Task input:
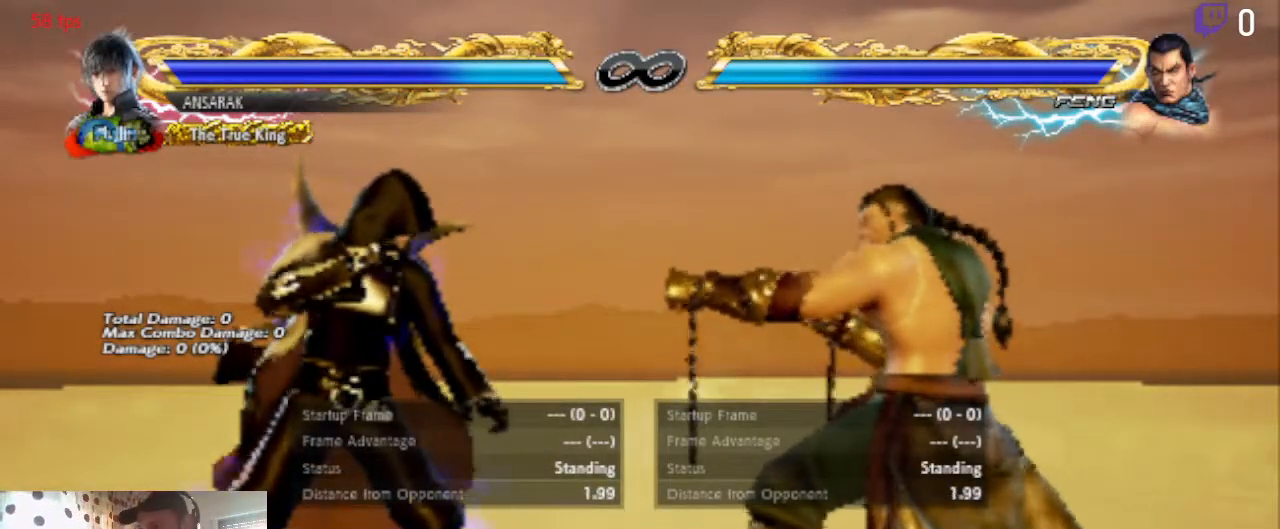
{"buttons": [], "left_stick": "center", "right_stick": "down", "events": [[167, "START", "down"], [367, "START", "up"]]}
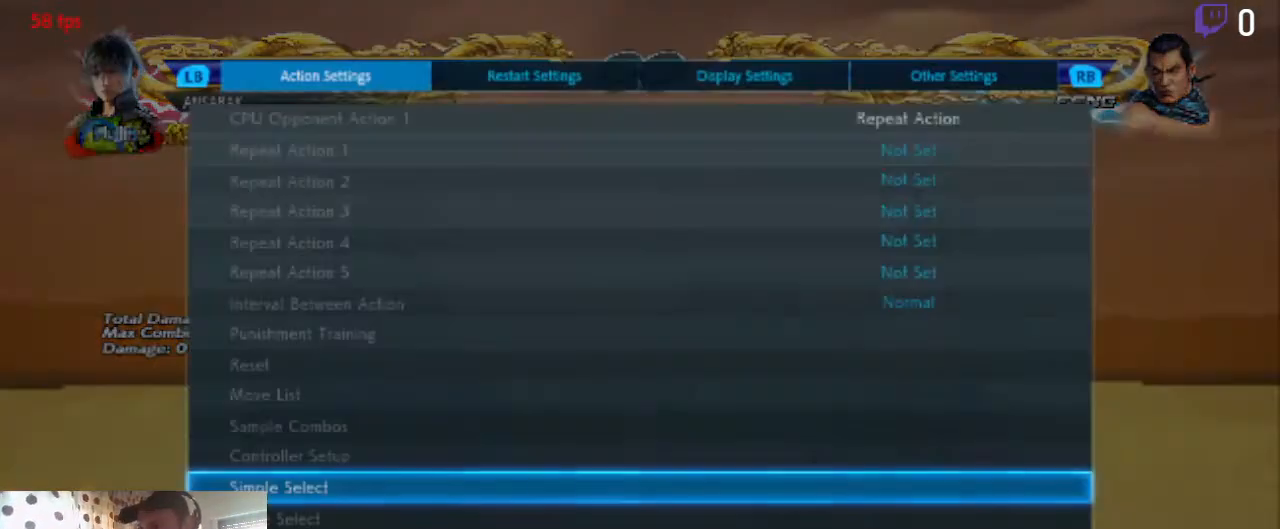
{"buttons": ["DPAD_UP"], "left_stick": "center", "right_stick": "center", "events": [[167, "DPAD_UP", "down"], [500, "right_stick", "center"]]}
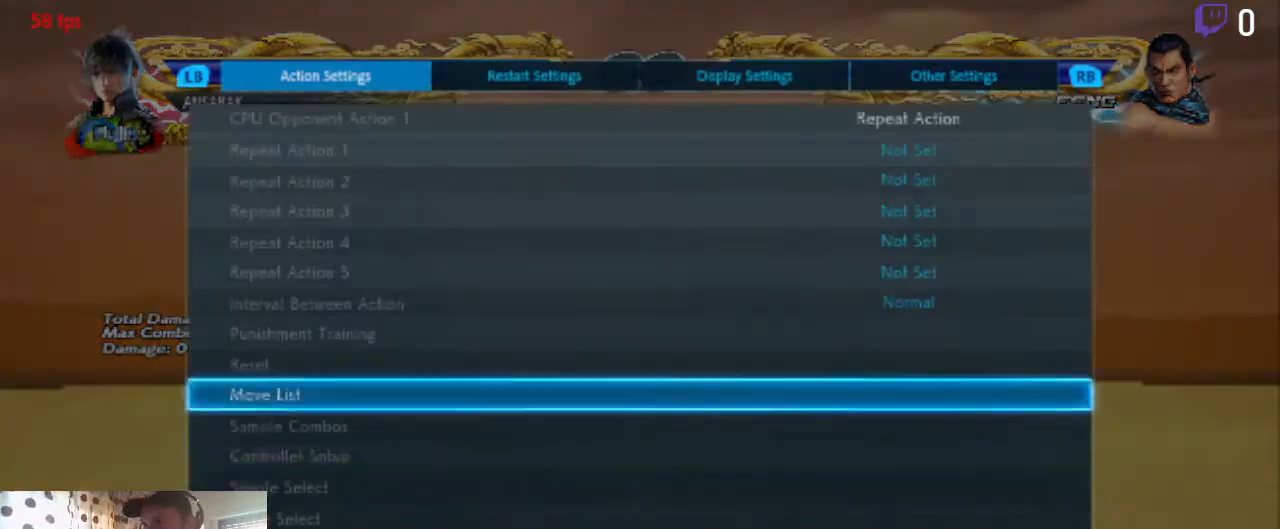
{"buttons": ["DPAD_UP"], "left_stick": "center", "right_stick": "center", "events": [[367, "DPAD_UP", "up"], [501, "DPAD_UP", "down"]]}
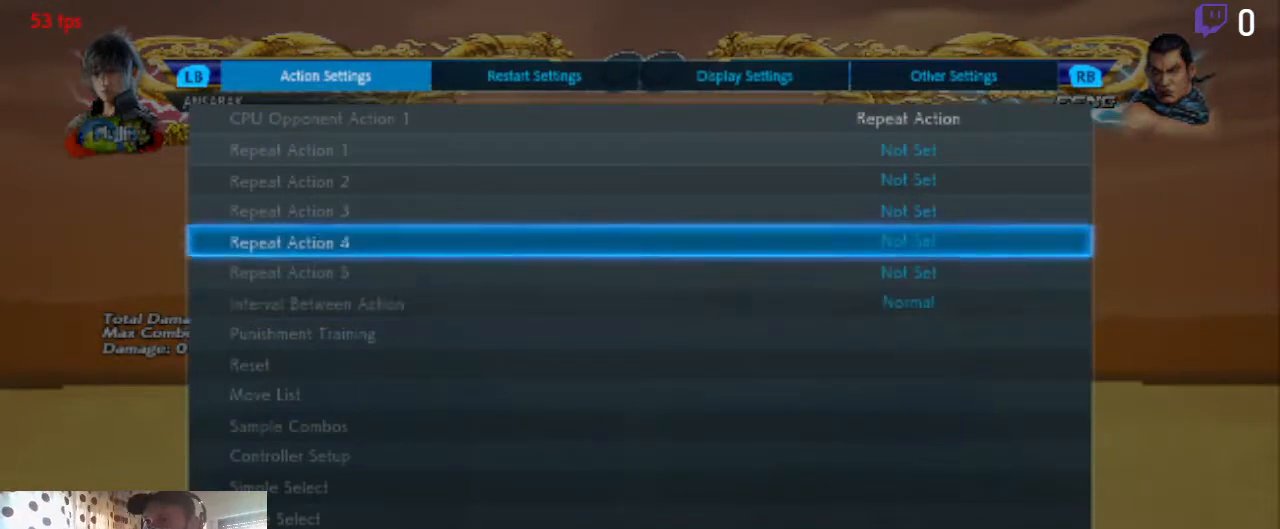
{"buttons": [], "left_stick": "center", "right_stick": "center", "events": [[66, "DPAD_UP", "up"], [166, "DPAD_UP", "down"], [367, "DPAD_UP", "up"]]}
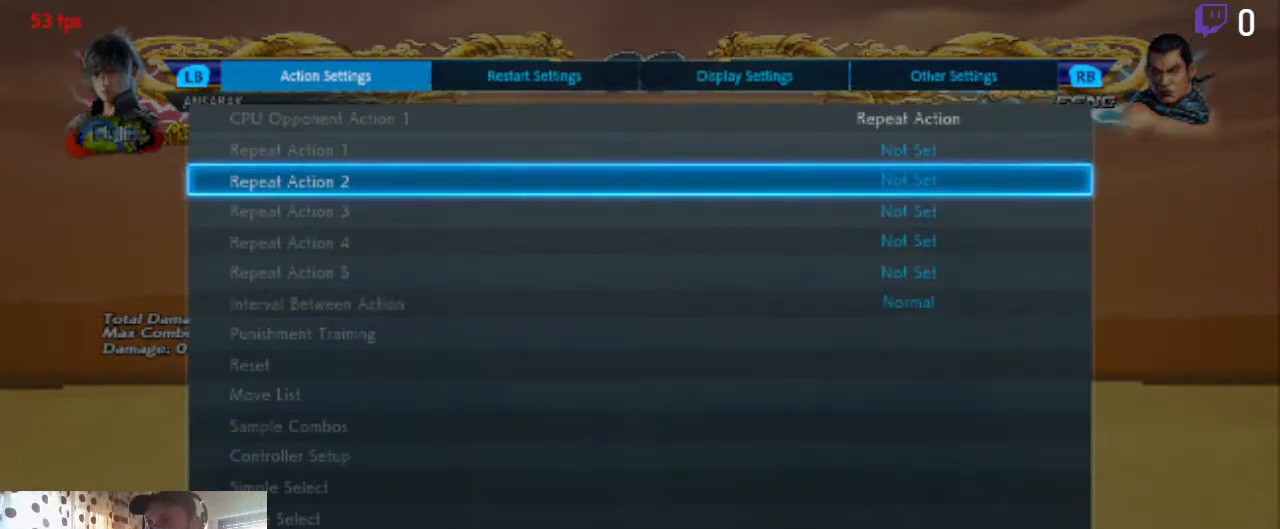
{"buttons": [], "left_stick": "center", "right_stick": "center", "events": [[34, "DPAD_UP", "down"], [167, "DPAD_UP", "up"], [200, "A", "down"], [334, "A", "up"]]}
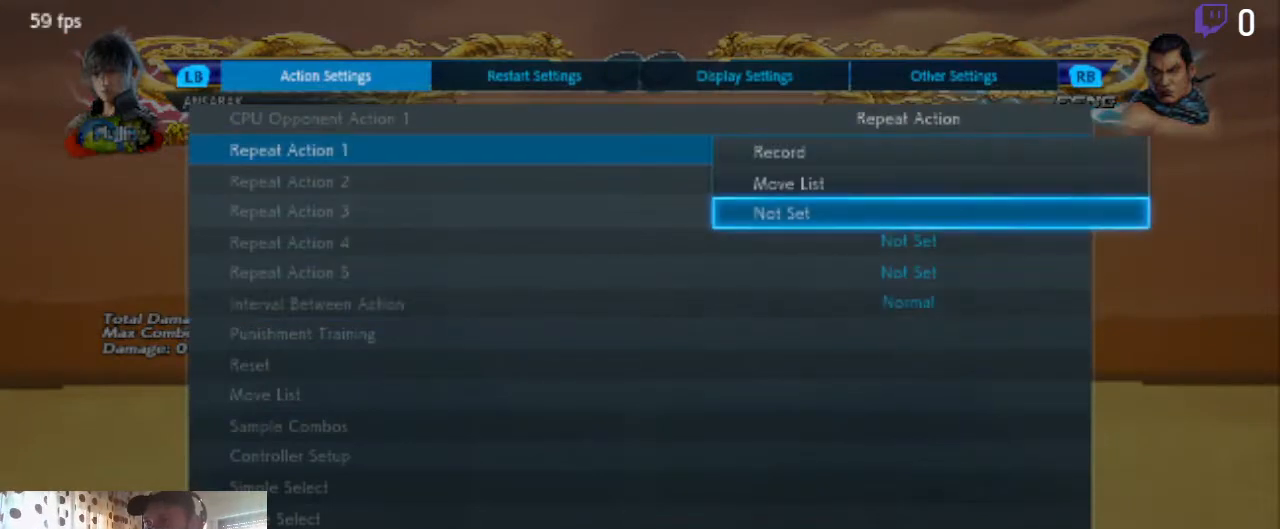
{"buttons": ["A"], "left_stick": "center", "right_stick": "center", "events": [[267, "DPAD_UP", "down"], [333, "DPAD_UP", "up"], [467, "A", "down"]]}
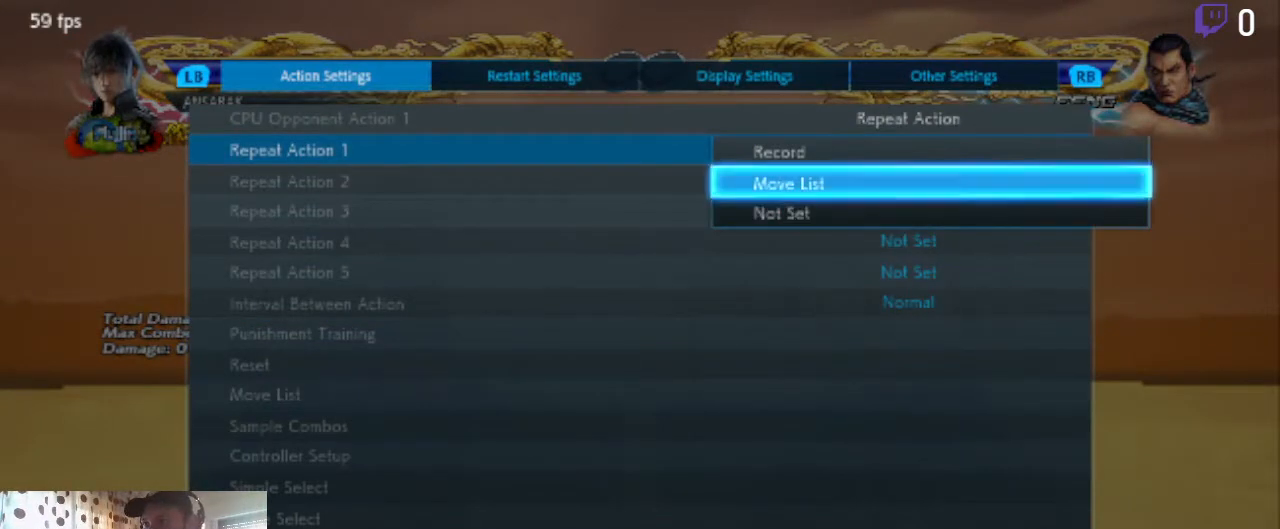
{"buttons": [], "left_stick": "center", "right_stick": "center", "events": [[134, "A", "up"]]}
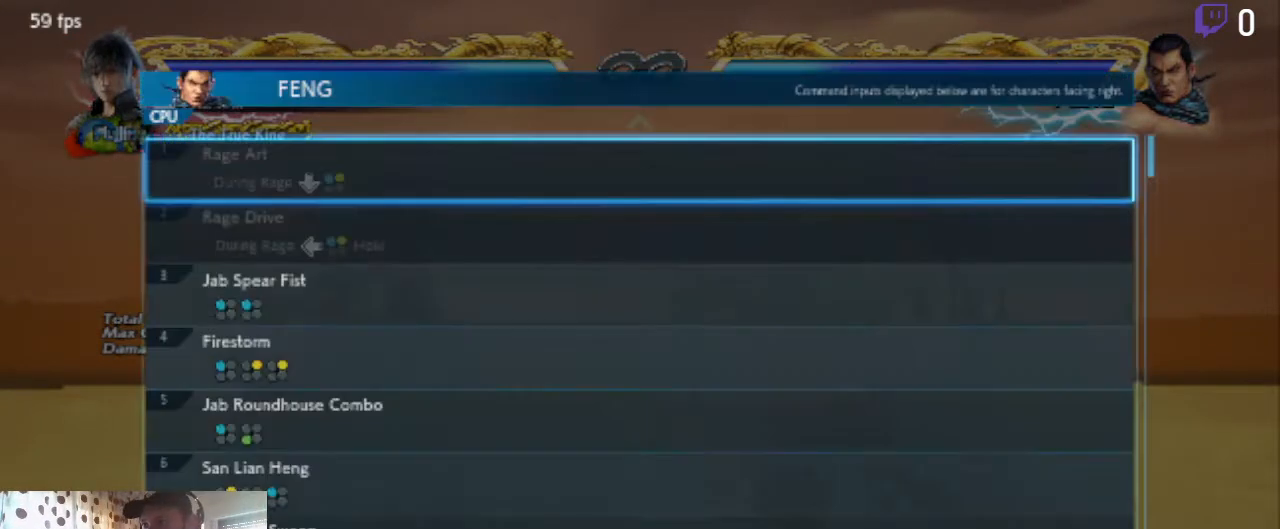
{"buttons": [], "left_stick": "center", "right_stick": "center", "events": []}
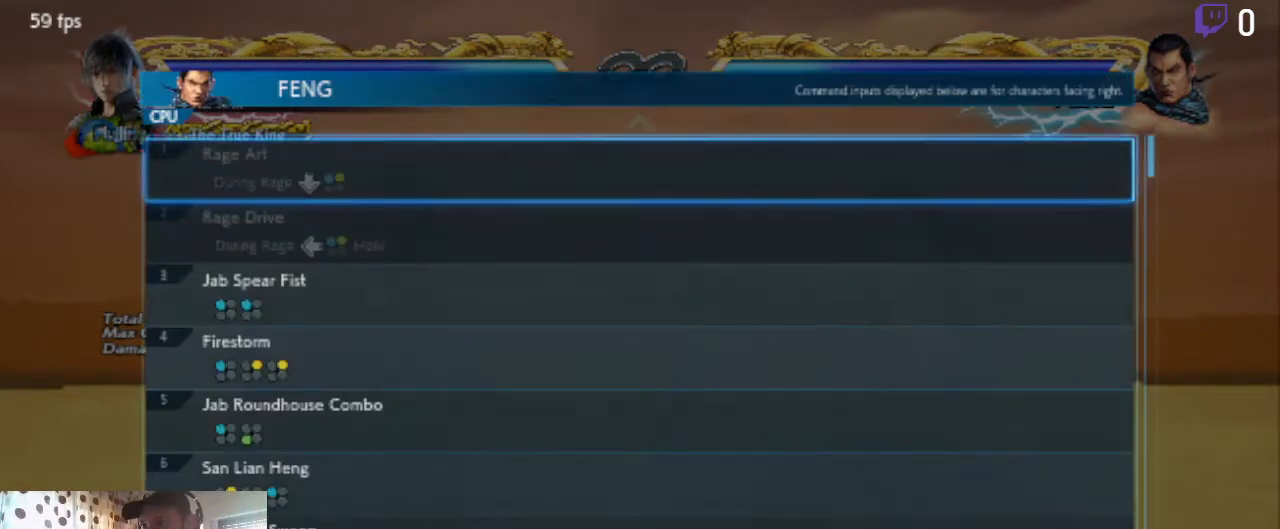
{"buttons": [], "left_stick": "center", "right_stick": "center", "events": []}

Prompt: When a line in the material above holds the word "down", copy that line.

Exercise response:
{"buttons": [], "left_stick": "center", "right_stick": "down", "events": [[167, "START", "down"], [367, "START", "up"]]}
{"buttons": ["DPAD_UP"], "left_stick": "center", "right_stick": "center", "events": [[167, "DPAD_UP", "down"], [500, "right_stick", "center"]]}
{"buttons": ["DPAD_UP"], "left_stick": "center", "right_stick": "center", "events": [[367, "DPAD_UP", "up"], [501, "DPAD_UP", "down"]]}
{"buttons": [], "left_stick": "center", "right_stick": "center", "events": [[66, "DPAD_UP", "up"], [166, "DPAD_UP", "down"], [367, "DPAD_UP", "up"]]}
{"buttons": [], "left_stick": "center", "right_stick": "center", "events": [[34, "DPAD_UP", "down"], [167, "DPAD_UP", "up"], [200, "A", "down"], [334, "A", "up"]]}
{"buttons": ["A"], "left_stick": "center", "right_stick": "center", "events": [[267, "DPAD_UP", "down"], [333, "DPAD_UP", "up"], [467, "A", "down"]]}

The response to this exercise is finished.